Visiter Boukhara : informations pratiques
- Boukhara s’écrit Buxoro en ouzbek, Бухара en russe, et se prononce « à l’espagnol » « bujara » (jota et -r roulé).
- Le Bukhara Photo Gallery (ou « Centre pour le développement de la photographie créative ») expose d’intéressants clichés du photographe Shavkat Boltaev, mettant en avant les populations juives et tziganes locales.
- En dehors du centre-ville, et avec un peu plus de temps, on aurait volontiers exploré le mausolée Bahaouddin Naqshbandi, le palais d’été des émirs ou la nécropole Chokr Bakr.
- Les édifices de Boukhara sont probablement plus impressionnants encore que ceux de Khiva. En revanche, ce que la ville gagne en beauté, elle le perd parfois en poésie, en partie à cause de l’omniprésence de vendeurs et rabatteurs… Comme dans pas mal de coins de la planète, attendez-vous à payer plus cher que les locaux (ou à payer tout court) et à débourser quelques soums supplémentaires pour pouvoir prendre des photos. Vous vous apercevrez vite une fois à l’intérieur que personne ne vérifie quoi que ce soit et surtout que tout le monde se sert de son téléphone/appareil photo…

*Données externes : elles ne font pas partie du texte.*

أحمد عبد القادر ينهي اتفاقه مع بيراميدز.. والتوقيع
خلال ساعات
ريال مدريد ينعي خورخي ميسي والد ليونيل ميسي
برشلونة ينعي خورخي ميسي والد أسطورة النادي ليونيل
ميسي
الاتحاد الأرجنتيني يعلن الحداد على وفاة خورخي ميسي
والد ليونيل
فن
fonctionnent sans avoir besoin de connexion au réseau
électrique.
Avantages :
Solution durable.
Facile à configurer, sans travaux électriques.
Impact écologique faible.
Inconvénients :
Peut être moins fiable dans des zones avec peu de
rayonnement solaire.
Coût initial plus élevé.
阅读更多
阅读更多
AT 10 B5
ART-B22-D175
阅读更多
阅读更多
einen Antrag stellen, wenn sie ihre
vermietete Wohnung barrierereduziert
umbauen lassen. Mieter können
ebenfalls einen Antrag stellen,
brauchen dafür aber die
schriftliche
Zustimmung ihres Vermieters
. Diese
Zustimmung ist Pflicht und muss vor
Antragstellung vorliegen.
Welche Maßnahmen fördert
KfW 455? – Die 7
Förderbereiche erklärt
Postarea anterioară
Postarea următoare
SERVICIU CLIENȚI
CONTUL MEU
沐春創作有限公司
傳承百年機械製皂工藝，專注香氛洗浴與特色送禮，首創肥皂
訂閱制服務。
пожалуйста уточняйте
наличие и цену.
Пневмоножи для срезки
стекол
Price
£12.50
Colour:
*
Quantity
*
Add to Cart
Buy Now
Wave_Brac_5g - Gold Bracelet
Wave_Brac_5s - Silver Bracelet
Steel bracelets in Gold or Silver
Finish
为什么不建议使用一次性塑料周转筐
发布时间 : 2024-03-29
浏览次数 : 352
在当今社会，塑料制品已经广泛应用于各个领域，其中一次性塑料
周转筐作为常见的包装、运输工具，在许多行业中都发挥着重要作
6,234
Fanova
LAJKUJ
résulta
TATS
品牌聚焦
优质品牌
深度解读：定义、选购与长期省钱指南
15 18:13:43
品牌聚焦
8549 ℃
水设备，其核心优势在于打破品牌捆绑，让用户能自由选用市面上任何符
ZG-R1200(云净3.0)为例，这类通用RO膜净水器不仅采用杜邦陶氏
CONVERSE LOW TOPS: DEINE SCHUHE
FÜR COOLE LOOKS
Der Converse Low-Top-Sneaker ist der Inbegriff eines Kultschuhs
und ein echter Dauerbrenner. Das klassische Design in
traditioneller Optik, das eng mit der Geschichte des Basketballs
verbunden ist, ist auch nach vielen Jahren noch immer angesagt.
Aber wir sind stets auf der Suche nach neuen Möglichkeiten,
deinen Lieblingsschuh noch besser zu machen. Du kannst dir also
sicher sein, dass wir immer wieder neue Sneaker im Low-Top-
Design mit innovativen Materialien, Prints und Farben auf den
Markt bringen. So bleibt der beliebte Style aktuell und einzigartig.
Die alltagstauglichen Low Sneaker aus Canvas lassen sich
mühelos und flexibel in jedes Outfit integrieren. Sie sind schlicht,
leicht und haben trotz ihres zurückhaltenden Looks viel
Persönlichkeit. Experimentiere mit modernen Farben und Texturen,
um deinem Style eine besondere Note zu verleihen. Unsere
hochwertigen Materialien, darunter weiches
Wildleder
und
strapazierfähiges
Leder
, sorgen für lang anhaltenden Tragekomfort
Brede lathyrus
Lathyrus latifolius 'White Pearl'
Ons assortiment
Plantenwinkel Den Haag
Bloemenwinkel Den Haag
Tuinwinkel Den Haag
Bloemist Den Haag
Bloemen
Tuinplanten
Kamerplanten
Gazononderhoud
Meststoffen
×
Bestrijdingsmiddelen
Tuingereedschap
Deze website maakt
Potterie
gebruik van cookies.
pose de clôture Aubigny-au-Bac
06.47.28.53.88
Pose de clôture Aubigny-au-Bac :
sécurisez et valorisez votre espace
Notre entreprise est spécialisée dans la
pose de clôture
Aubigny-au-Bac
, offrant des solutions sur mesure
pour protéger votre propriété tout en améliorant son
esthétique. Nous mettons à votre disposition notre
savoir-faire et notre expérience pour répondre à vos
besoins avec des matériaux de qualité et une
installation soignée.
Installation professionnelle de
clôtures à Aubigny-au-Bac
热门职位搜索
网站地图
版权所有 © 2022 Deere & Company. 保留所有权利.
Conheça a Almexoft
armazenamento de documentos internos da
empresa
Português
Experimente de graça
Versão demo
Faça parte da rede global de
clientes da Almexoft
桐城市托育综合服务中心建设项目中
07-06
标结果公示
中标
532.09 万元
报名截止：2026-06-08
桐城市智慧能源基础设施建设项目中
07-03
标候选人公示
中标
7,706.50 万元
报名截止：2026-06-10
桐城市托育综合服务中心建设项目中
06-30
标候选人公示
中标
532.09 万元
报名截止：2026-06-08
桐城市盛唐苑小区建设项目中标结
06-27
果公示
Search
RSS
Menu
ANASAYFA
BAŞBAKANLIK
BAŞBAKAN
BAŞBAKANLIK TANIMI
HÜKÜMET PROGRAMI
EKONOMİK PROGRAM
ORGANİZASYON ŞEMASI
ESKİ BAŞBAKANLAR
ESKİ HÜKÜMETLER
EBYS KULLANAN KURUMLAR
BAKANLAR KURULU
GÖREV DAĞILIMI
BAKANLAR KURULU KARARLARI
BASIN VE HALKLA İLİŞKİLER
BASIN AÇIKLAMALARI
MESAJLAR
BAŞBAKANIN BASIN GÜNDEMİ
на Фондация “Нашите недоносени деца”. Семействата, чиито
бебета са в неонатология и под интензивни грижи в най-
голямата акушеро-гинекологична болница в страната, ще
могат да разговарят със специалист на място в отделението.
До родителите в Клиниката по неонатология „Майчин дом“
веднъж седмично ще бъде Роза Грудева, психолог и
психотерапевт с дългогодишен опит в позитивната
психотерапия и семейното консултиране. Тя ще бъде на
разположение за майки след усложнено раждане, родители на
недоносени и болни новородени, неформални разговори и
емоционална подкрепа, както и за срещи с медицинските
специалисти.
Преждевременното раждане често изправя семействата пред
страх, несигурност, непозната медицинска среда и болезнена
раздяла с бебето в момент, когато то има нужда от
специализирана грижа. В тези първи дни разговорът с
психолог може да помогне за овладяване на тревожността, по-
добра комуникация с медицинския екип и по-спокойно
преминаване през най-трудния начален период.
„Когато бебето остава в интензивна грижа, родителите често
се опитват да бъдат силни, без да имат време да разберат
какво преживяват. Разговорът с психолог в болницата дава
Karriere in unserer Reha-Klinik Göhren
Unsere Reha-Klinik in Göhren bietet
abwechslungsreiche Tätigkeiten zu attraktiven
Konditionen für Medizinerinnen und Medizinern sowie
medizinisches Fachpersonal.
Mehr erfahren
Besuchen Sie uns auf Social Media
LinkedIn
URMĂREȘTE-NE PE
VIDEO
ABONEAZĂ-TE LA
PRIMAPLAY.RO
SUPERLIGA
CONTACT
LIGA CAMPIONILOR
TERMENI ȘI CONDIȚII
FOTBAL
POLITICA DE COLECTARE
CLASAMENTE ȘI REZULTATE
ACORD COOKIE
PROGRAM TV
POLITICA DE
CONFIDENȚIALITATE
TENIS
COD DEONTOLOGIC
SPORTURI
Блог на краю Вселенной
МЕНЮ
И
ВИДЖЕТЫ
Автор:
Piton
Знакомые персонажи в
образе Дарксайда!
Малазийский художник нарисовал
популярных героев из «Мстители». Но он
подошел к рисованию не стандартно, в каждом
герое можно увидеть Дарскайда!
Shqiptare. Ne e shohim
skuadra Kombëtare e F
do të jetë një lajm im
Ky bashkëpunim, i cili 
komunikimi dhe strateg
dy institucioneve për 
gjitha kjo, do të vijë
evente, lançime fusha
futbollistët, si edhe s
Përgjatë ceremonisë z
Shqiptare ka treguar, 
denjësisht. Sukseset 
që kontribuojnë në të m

- La vieille ville a aujourd’hui renoué avec son passé commerçant. Adressez-vous à Rakhmon Toshev pour faire l’acquisition de suzanis, à Davlat Toshev ou Davron Toshev pour celle de miniatures, ou encore à Ulughbek Mukhamedov (mosquée Bolo Khaouz) pour de splendides aquarelles.
- Une chambre : Amir Yaxyo. Simple mais très propre, dans un quartier calme à mi-chemin entre Chor Minor et le centre-ville. Le vrai point fort de l’endroit est l’accueil réservé par la famille, qui sans parler un mot d’anglais, fait son possible pour que tout se passe pour le mieux. Plus exactement, le fils parle anglais mais pas les parents, que vous croiserez le plus souvent. Aucun problème : les applis de traduction font des merveilles. Enfin un conseil : ne passez pas à côté du plov familial. L’un des meilleurs goûtés en Ouzbékistan.
- Une table : le centre-ville a beau être touristique, on y trouve de très bons restaurants. On vous recommande tout particulièrement le restaurant de l’hôtel Lyabi House, Ayvan Restaurant, ainsi que le Minzifa.